In elaborating his conception of the power of labor, LaRouche advanced upon Leibniz’s founding idea of the ability of human reason to create “artificial labor” in machines of all kinds; Percy Shelley’s intense conception of the poetic elevation of the “mass strike” powers of the public mind upon perceiving the onset of crisis and hope for change; Alexander Hamilton’s discovery that credit was the effect of the future power of labor in the present; Abraham Lincoln’s fierce personal opposition to anything resembling physical or mental slavery; Beethoven’s capacity to compose music for the higher understanding of better generations yet unborn; and more.

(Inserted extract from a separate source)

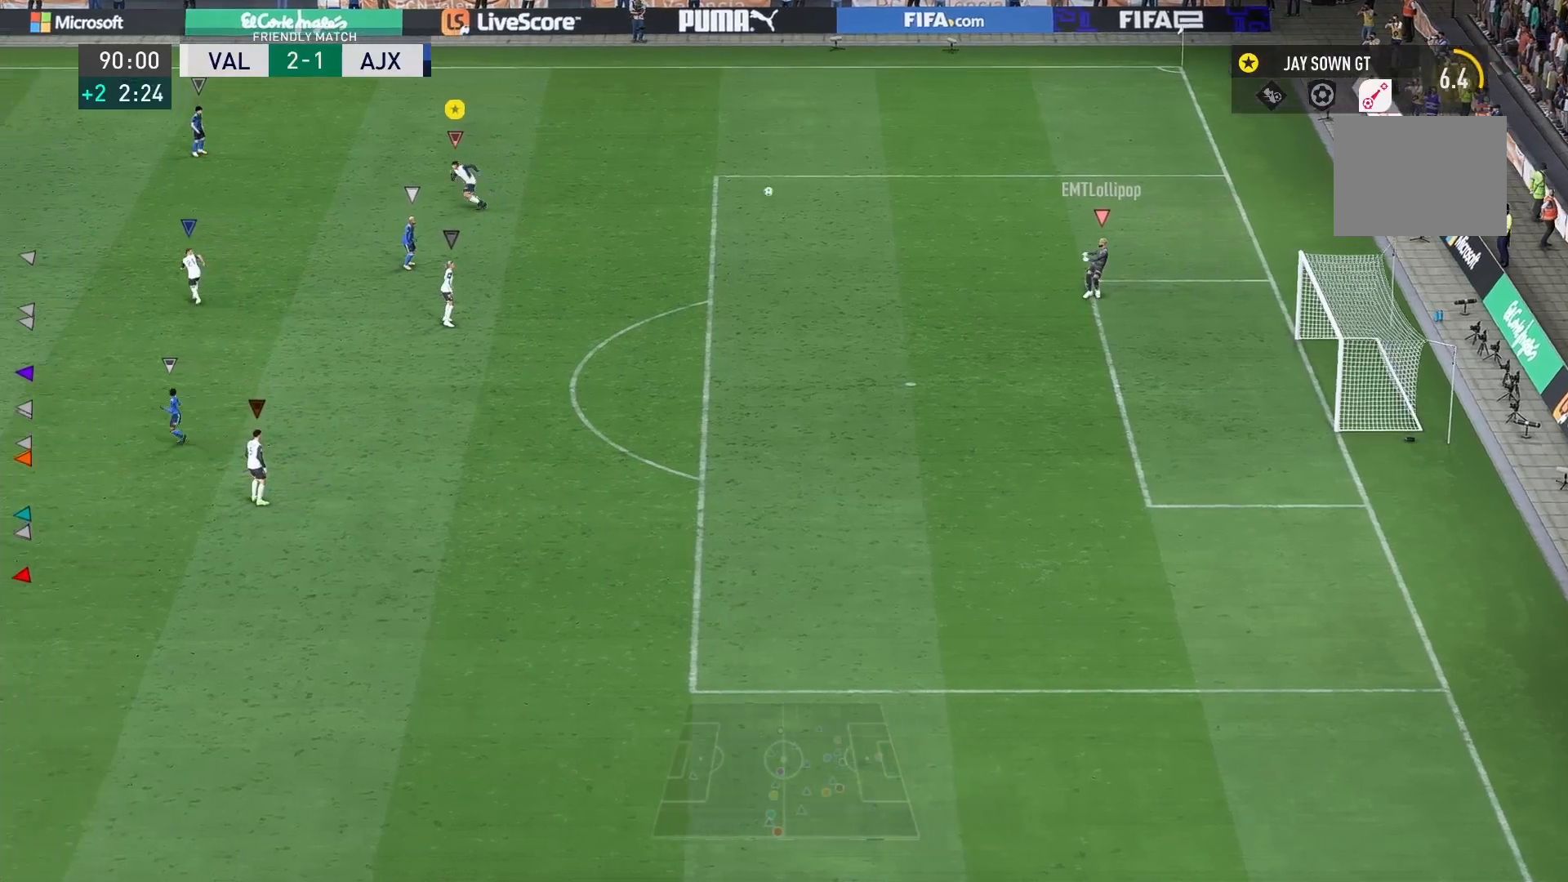
{"buttons": ["R2"], "left_stick": "left", "right_stick": "center", "events": [[33, "left_stick", "left"], [267, "left_stick", "down-left"], [400, "R2", "down"], [500, "left_stick", "left"]]}
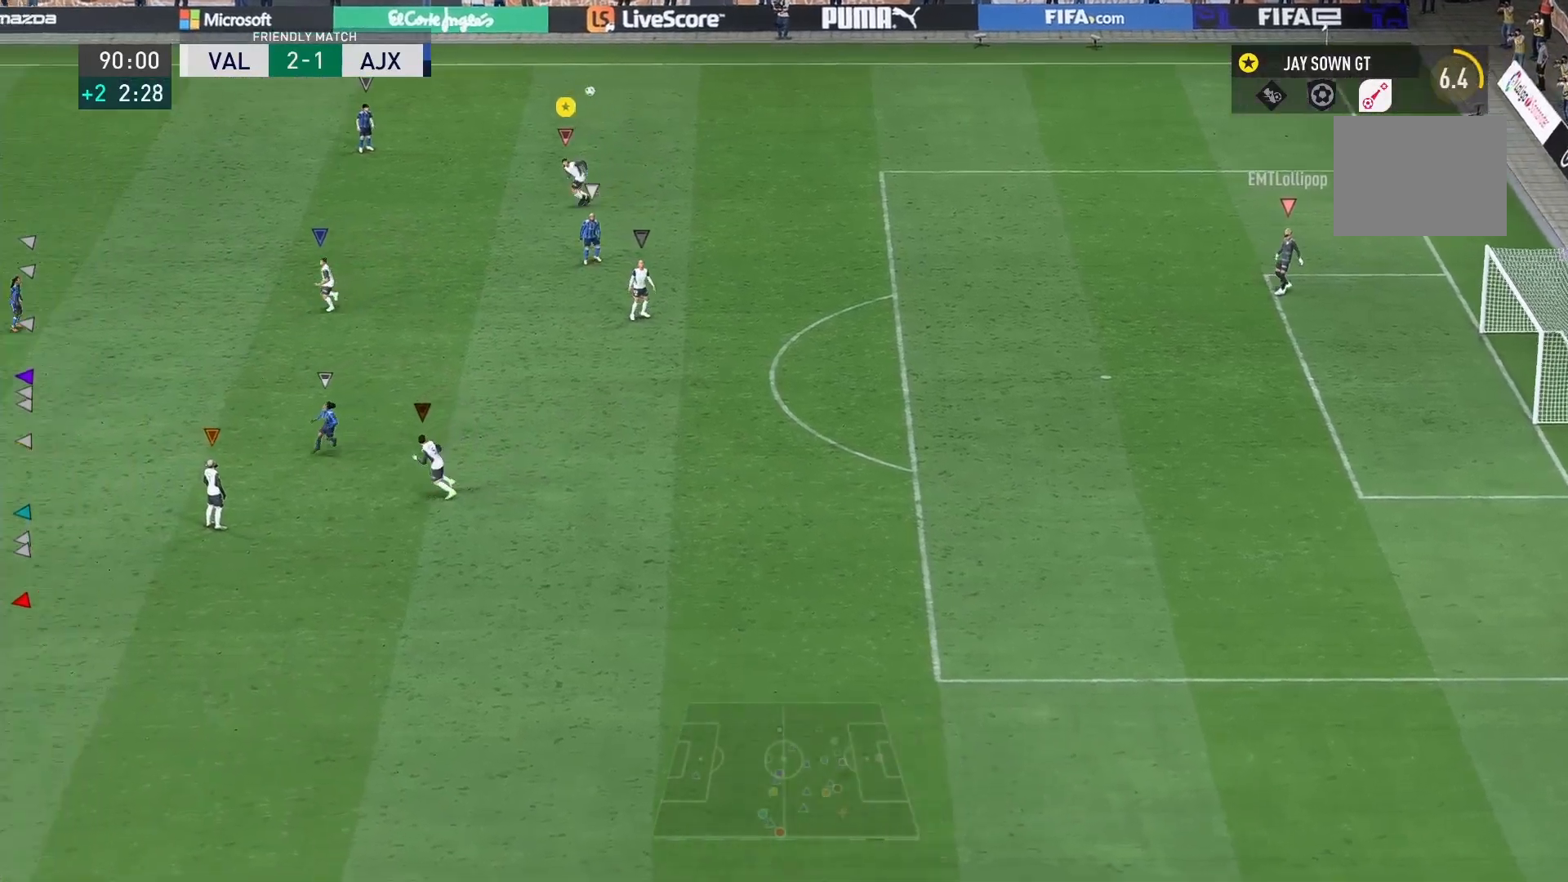
{"buttons": [], "left_stick": "left", "right_stick": "center", "events": [[201, "R2", "up"]]}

Lyndon LaRouche made the power of reason to be the first and “prior to” power of labor; and that of labor using reason to discover, the first and “prior to” the many, many forms of new capital which could burst like a fountain from a scientific discovery. And he educated himself — though a genius — through engagement in every kind of hard productive work, even as Lincoln further described the progress of the powers of a free workman, in the speech to Congress below.
This is a day, then, to think about Lyndon LaRouche, and the exoneration and spread and act upon his ideas at a time when the nation and the world are in desperate need of them, where they are the crucial force which will determine whether, indeed, we live in the best of all possible worlds.